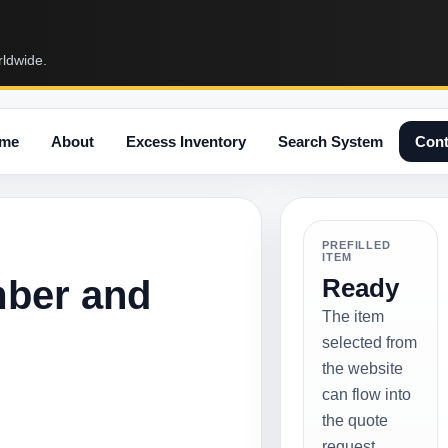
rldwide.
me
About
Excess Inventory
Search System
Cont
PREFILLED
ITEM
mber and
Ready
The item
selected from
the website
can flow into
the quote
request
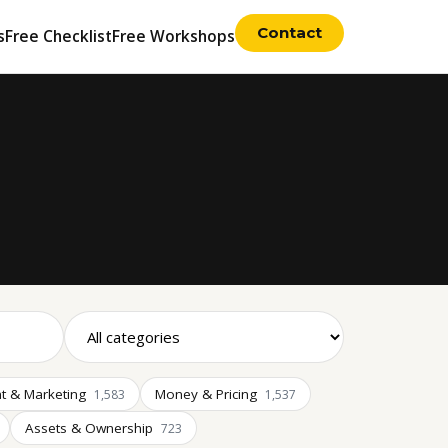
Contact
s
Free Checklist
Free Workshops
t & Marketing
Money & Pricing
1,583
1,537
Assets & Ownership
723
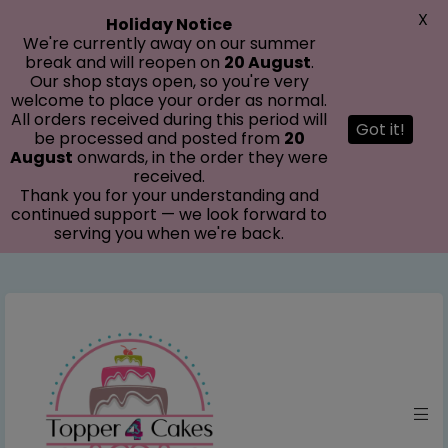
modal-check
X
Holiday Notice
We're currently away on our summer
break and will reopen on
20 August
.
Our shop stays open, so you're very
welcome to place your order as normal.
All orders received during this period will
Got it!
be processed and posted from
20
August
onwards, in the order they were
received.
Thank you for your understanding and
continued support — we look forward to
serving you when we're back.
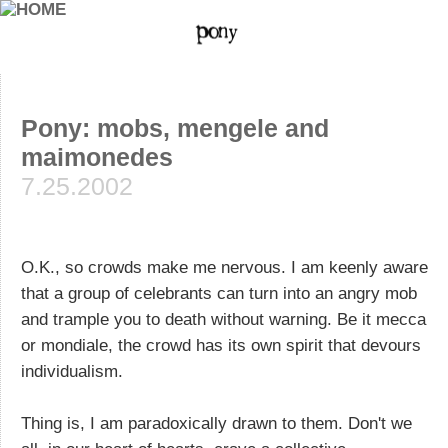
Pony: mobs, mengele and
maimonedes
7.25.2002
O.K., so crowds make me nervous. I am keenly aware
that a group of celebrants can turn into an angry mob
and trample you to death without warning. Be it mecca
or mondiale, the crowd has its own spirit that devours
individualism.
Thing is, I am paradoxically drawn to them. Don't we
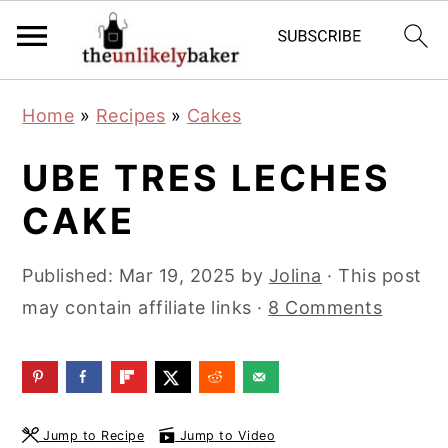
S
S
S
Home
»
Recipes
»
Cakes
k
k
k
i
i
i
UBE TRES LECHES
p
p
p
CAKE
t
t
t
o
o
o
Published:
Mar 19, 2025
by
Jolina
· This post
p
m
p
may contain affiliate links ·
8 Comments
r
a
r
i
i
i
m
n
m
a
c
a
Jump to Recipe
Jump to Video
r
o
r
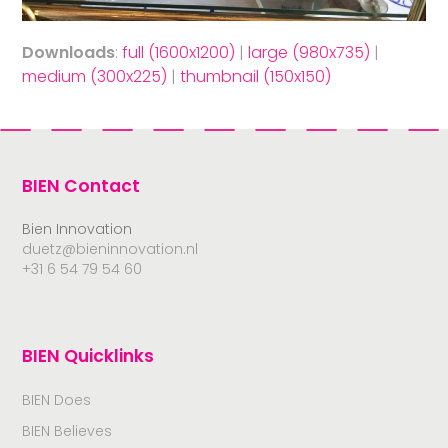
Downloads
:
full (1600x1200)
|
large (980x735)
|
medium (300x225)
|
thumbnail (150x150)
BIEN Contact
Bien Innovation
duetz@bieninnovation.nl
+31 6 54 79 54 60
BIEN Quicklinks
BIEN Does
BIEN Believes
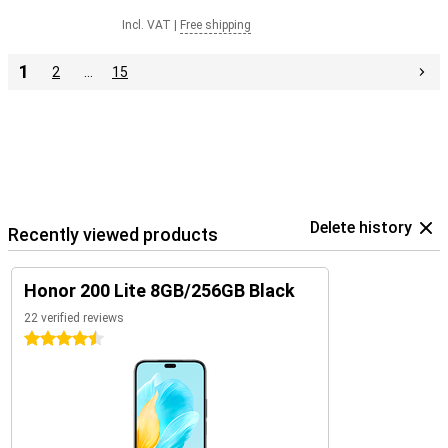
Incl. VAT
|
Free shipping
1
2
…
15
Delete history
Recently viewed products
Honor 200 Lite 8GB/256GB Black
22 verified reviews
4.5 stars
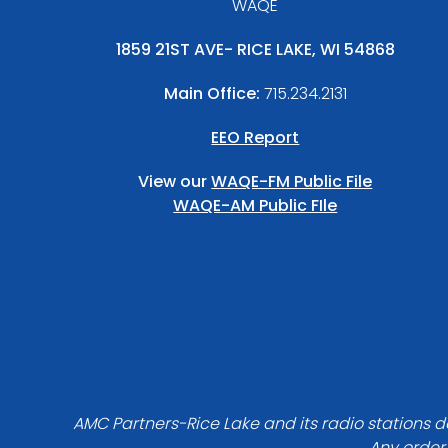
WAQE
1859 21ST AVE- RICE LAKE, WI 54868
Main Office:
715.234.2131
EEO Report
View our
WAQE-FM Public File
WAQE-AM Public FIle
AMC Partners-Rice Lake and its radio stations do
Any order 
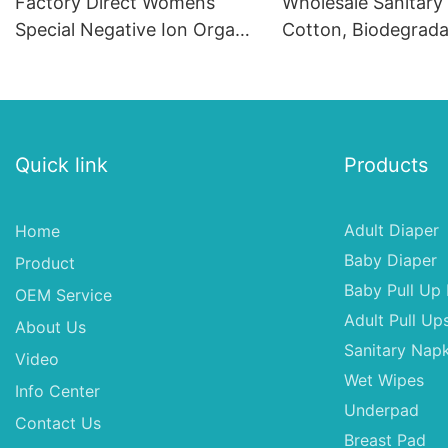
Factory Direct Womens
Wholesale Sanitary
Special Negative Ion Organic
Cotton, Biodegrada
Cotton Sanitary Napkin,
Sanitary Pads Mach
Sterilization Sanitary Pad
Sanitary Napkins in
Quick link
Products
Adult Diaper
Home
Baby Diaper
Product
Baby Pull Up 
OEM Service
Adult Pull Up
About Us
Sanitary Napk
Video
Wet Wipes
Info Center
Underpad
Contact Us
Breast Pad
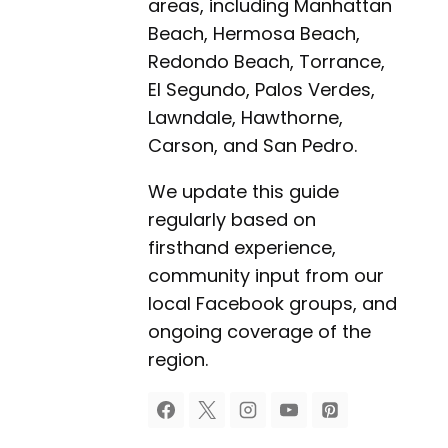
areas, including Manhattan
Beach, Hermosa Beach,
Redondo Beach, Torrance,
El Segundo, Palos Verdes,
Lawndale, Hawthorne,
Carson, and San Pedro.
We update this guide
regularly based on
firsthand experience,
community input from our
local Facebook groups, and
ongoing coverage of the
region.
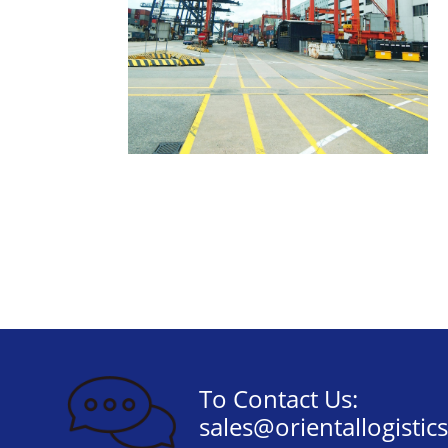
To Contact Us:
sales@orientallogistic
━━━━━━━━━━━━━━━━━━━━━━━━━━━━━━
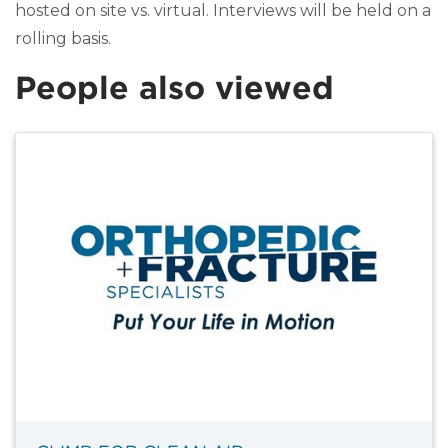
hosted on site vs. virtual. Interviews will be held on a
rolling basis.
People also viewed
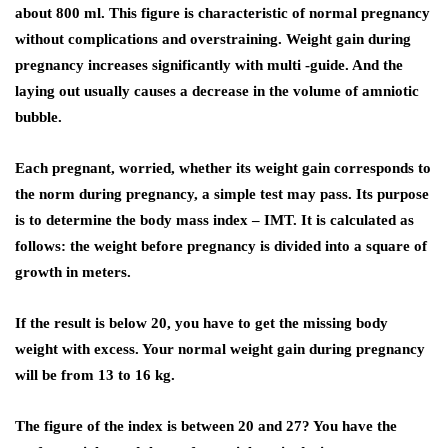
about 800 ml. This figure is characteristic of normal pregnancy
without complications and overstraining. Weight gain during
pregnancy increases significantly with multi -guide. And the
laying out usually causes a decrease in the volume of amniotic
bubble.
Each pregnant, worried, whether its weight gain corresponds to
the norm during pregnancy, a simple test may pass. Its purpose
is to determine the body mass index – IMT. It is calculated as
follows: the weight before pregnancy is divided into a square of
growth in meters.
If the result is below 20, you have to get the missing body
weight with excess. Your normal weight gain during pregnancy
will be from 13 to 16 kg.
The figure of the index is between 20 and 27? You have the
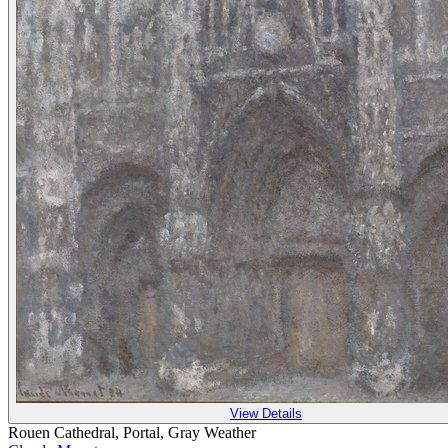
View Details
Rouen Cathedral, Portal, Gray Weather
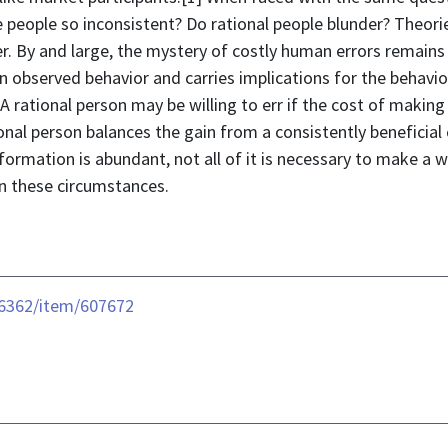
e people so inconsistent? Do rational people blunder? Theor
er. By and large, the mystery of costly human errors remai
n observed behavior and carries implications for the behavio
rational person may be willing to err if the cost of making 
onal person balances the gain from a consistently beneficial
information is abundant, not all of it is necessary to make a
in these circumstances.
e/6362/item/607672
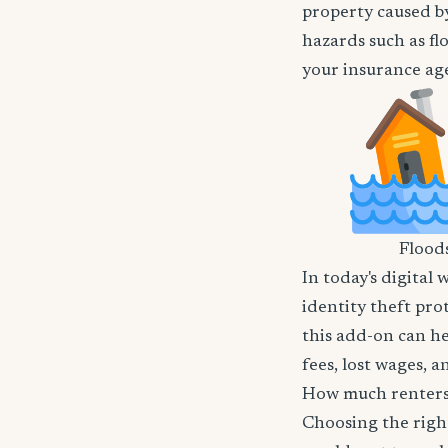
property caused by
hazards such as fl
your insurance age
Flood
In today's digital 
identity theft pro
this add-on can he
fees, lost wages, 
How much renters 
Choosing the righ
━━━━━━━━━━━━━━━━━━━━━━━━━━━━━━
» EXERCISE DETAILS: Copy exactly the lines of the listing above between the one holding "Honor 200 Lite 8GB/256GB Black" and the one holding "sales@orientallogistic", inclusive; omit all pictures.

» ANSWER SECTION:
Honor 200 Lite 8GB/256GB Black
22 verified reviews
4.5 stars
WAQE
1859 21ST AVE- RICE LAKE, WI 54868
Main Office:
715.234.2131
EEO Report
View our
WAQE-FM Public File
WAQE-AM Public FIle
AMC Partners-Rice Lake and its radio stations do
Any order 
Factory Direct Womens
Wholesale Sanitary
Special Negative Ion Organic
Cotton, Biodegrada
Cotton Sanitary Napkin,
Sanitary Pads Mach
Sterilization Sanitary Pad
Sanitary Napkins in
Quick link
Products
Adult Diaper
Home
Baby Diaper
Product
Baby Pull Up 
OEM Service
Adult Pull Up
About Us
Sanitary Napk
Video
Wet Wipes
Info Center
Underpad
Contact Us
Breast Pad
areas, including Manhattan
Beach, Hermosa Beach,
Redondo Beach, Torrance,
El Segundo, Palos Verdes,
Lawndale, Hawthorne,
Carson, and San Pedro.
We update this guide
regularly based on
firsthand experience,
community input from our
local Facebook groups, and
ongoing coverage of the
region.
To Contact Us:
sales@orientallogistic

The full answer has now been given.